_WHAT YOU ARE ASKED TO DO_. Transcribe every line of the material below word for word, leaving the pictures out of your answer.

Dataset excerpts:
++++++

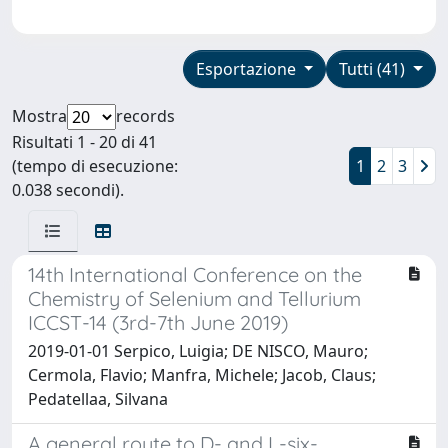
Esportazione
Tutti (41)
Mostra
records
Risultati 1 - 20 di 41
(tempo di esecuzione:
1
2
3
0.038 secondi).
14th International Conference on the
Chemistry of Selenium and Tellurium
ICCST-14 (3rd-7th June 2019)
2019-01-01 Serpico, Luigia; DE NISCO, Mauro;
Cermola, Flavio; Manfra, Michele; Jacob, Claus;
Pedatellaa, Silvana
A general route to D- and L-six-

++++++

_TASK ANSWER_.
Esportazione
Tutti (41)
Mostra
records
Risultati 1 - 20 di 41
(tempo di esecuzione:
1
2
3
0.038 secondi).
14th International Conference on the
Chemistry of Selenium and Tellurium
ICCST-14 (3rd-7th June 2019)
2019-01-01 Serpico, Luigia; DE NISCO, Mauro;
Cermola, Flavio; Manfra, Michele; Jacob, Claus;
Pedatellaa, Silvana
A general route to D- and L-six-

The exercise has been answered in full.